Work to complete: From the listing below, retype exactly the line holding "always @(*) begin", the line holding "add wave sim:/forwarding_unit/*", and the lines between them; skip everything else.

Dataset excerpts:
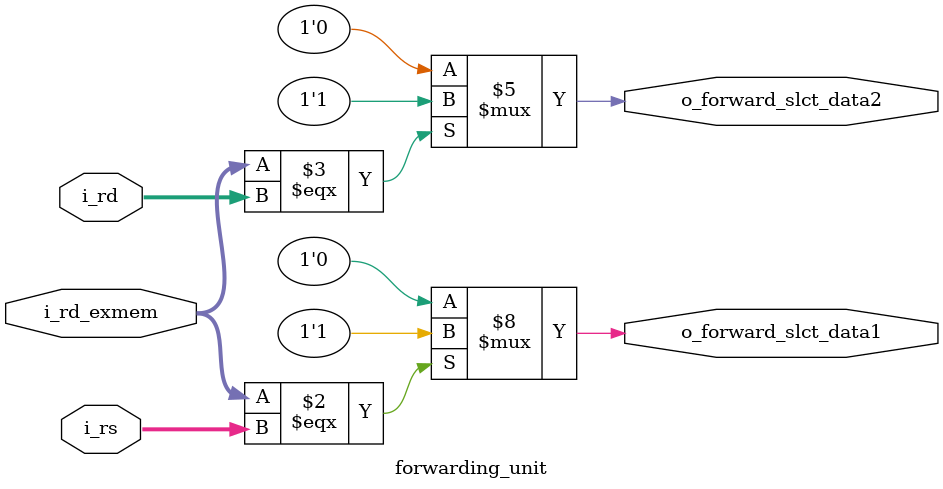
<source format=v>
/**
* This module is responsible forwarding the output from
* the alu/memory to the next alu/memory.
* =============================================
* Test Status = OK
*/
module forwarding_unit (
    input [2:0] i_rs,  // the data1 regeister
    input [2:0] i_rd,  // the data2 register
    input [2:0] i_rd_exmem,  // the register we will write back into the next stage
    output reg o_forward_slct_data1,  // A selector for the first mux before the alu
    output reg o_forward_slct_data2  // A selector for the second mux before the alu
);
  always @(*) begin
    if (i_rd_exmem === i_rs) o_forward_slct_data1 = 1'b1;
    else o_forward_slct_data1 = 1'b0;
    if (i_rd_exmem === i_rd) o_forward_slct_data2 = 1'b1;
    else o_forward_slct_data2 = 1'b0;
  end
endmodule
// mini do file
/*
vsim work.alu
add wave sim:/forwarding_unit/*
force -freeze sim:/forwarding_unit/i_rs 010 0
force -freeze sim:/forwarding_unit/i_rd 011 0
force -freeze sim:/forwarding_unit/i_rd_exmem 010 0
run
*/

</source>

Answer to this problem:
  always @(*) begin
    if (i_rd_exmem === i_rs) o_forward_slct_data1 = 1'b1;
    else o_forward_slct_data1 = 1'b0;
    if (i_rd_exmem === i_rd) o_forward_slct_data2 = 1'b1;
    else o_forward_slct_data2 = 1'b0;
  end
endmodule
// mini do file
/*
vsim work.alu
add wave sim:/forwarding_unit/*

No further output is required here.